> TESTO DI PARTENZA:
━━━━━━━━━━

Il senatore dissidente pentasellato parla dei dissidi interni al Movimento, dopo le dichiarazioni dei colleghi di Palazzo Madama Paola Nugnes e Matteo Mantero, che hanno annunciato il loro voto contrario al decreto Sicurezza.

Di Marta Facchini
Pubblicato il 31 Ott. 2018 alle 11:17

Gregorio De Falco, il senatore dissidente del Movimento 5 Stelle, continua a sostenerlo: il decreto sicurezza è incostituzionale e lede i principi della Carta. “Io rimango libero. Non aspiro a diventare frontman di nulla. Mi attengo al programma, al contratto di governo, e al parere dei costituzionalisti”, ha detto il comandante che aveva ordinato a Francesco Schettino di risalire a bordo della nave Concordia che affondava.

Intervistato dal Corriere della Sera, De Falco parla delle motiviazioni che lo spingono a dubitare del decreto Sicurezza, una presa di posizione che segue a quella dei colleghi di Palazzo Madama Paola Nugnes e Matteo Mantero, che hanno annunciato il loro voto contrario e hanno accusato il Movimento di spostarsi sempre più a destra.

“Di Maio mi ha cercato. Ci siamo sentiti via messaggio qualche giorno fa. È stato cordiale e amichevole come al solito. Mi ha chiesto di non far cadere il governo”, ha spiegato al quotidiano di via Solferino.

“Ma scusate, pensate davvero che un governo possa cadere per De Falco? Sung nu fess? Con tutti i condoni, la Tap, la Tav, la Bce, pensate che caschi con i miei emendamenti?. L’altro giorno ho incontrato anche il premier Conte. Gli ho spiegato che da 24 emendamenti scendevo a 8 e poi a 6, il minimo indispensabile. Perché ci sono profili di incostituzionalità nel decreto. Mi è sembrato che fosse d’accordo, anche se ha chiesto tempo per studiare meglio. In un caso bastava cambiare una virgola”, ha aggiunto il senatore pentastellato.

Non solo. Anche sugli accordi con la Lega, De Falco espime dubbi: “Io sono stato un sostenitore del governo con la Lega. Perché noi eravamo al 32 per cento, loro al 17. Poi la realtà si è capovolta. Il problema non è Salvini, siamo noi. Che siamo gli azionisti di maggioranza e non ci facciamo valere”.

Tuttavia, nonostante i constrasti interni, il senatore ribadisce la volontà di rimanere nel Movimento: “Io non me ne vado. Resto nel M5s come resto nella Marina militare, avendo sempre come bussola la Costituzione. Se mi cacciano dirò quello che ho fatto e il motivo per cui sono stato mandato via. Un proverbio dice: puoi costringere il mulo ad andare alla fonte, ma non puoi costringerlo ad abbeverarsi. La fonte è ovviamente il diritto”.

━━━━━━━━━━

> COMPITI DA SVOLGERE:
1: Nell'articolo su De Falco, quale quotidiano ha intervistato il senatore?
2: Prendi il brano dell'articolo su De Falco che comincia con "Intervistato dal Corriere" e va avanti fino a "di via Solferino.", poi riscrivilo cambiando "cordiale" in "gentile".

━━━━━━━━━━

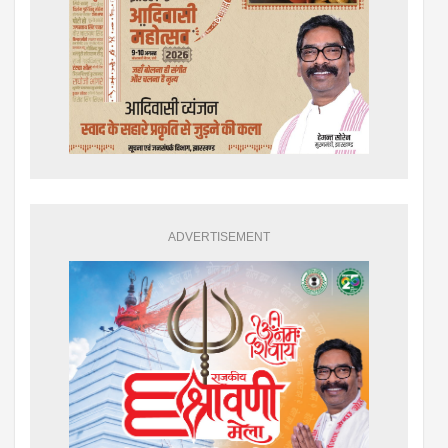
ADVERTISEMENT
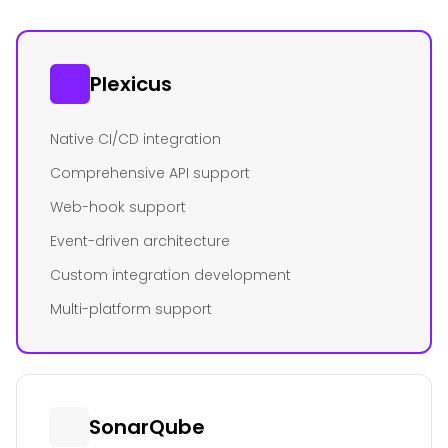
Plexicus
Native CI/CD integration
Comprehensive API support
Web-hook support
Event-driven architecture
Custom integration development
Multi-platform support
SonarQube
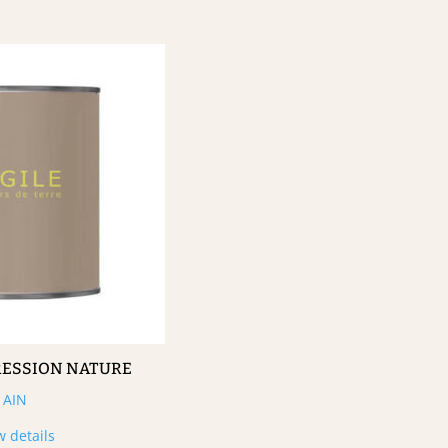
RESSION NATURE
AIN
w details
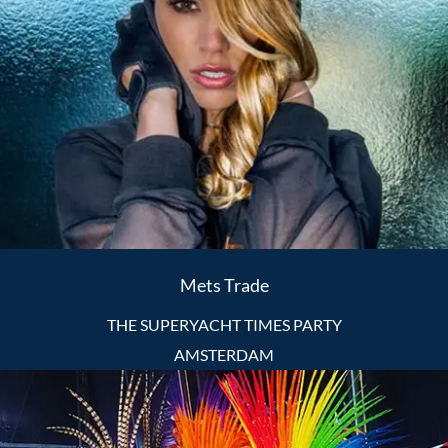
Mets Trade
THE SUPERYACHT TIMES PARTY
AMSTERDAM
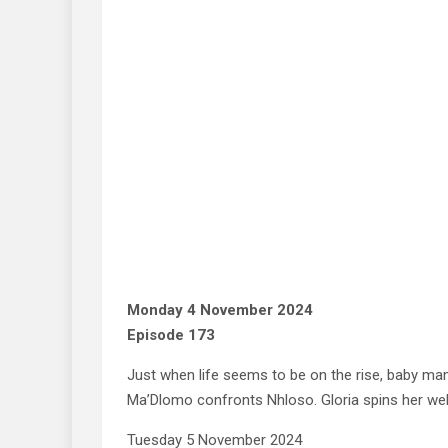
Monday 4 November 2024
Episode 173
Just when life seems to be on the rise, baby m
Ma’Dlomo confronts Nhloso. Gloria spins her web o
Tuesday 5 November 2024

━━━━━━━━━━

> RISULTATI DEI COMPITI:
1: Il Corriere della Sera.

2:
Intervistato dal Corriere della Sera, De Falco parla delle motiviazioni che lo spingono a dubitare del decreto Sicurezza, una presa di posizione che segue a quella dei colleghi di Palazzo Madama Paola Nugnes e Matteo Mantero, che hanno annunciato il loro voto contrario e hanno accusato il Movimento di spostarsi sempre più a destra.

“Di Maio mi ha cercato. Ci siamo sentiti via messaggio qualche giorno fa. È stato gentile e amichevole come al solito. Mi ha chiesto di non far cadere il governo”, ha spiegato al quotidiano di via Solferino.